Jeanette’s ability to make the best out of situations while living in New York grew from her mother’s ability to make the bad seem not so bad. When Jeannette moved to New York, her job was not the most important job in the world, but she made it work. “One of my internships was at The Phoenix, a weekly newspaper run out of a dingy storefront on Atlantic Avenue in downtown Brooklyn near the old Ex-Lax factory…We never had copy paper and instead we wrote on discarded press releases we dug out of the trash” (Walls 248). Even if her internship was a rundown unknown newspaper, she was able to build the skills she needed to become an effective writer.
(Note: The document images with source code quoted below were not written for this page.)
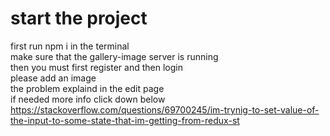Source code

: # start the project
first run npm i in the terminal \
make sure that the gallery-image server is running \
then you must first register and then login \
please add an image \
the problem explaind in the edit page \
if needed more info click down below \
https://stackoverflow.com/questions/69700245/im-trynig-to-set-value-of-the-input-to-some-state-that-im-getting-from-redux-st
Her personality and mentality came from her mother and father’s ability to turn a dirty rock into a golden egg.
As I had written in my essay, “Identity is the mental manifestation of who one is as a whole—their own personal meaning to why they do the things they do… Before looking at one’s appearance to determine his or her identity, however, it is necessary to look deeper—the person’s background or culture, or even where that person grew up” (“The Environment: The Beginning Platform”). Jeannette Walls’ identity came from her past and her parents’ affiliation with it. Each past event became a brick that cemented itself with others to build the tough, hardworking identity Jeanette claimed for herself.
Works Cited
Salgado, Elias. “The Environment: The Beginning Platform.” Progression I. 20 October 2011.
Walls, Jeannette. The Glass Castle: a Memoir. New York: Scribner, 2006. Print.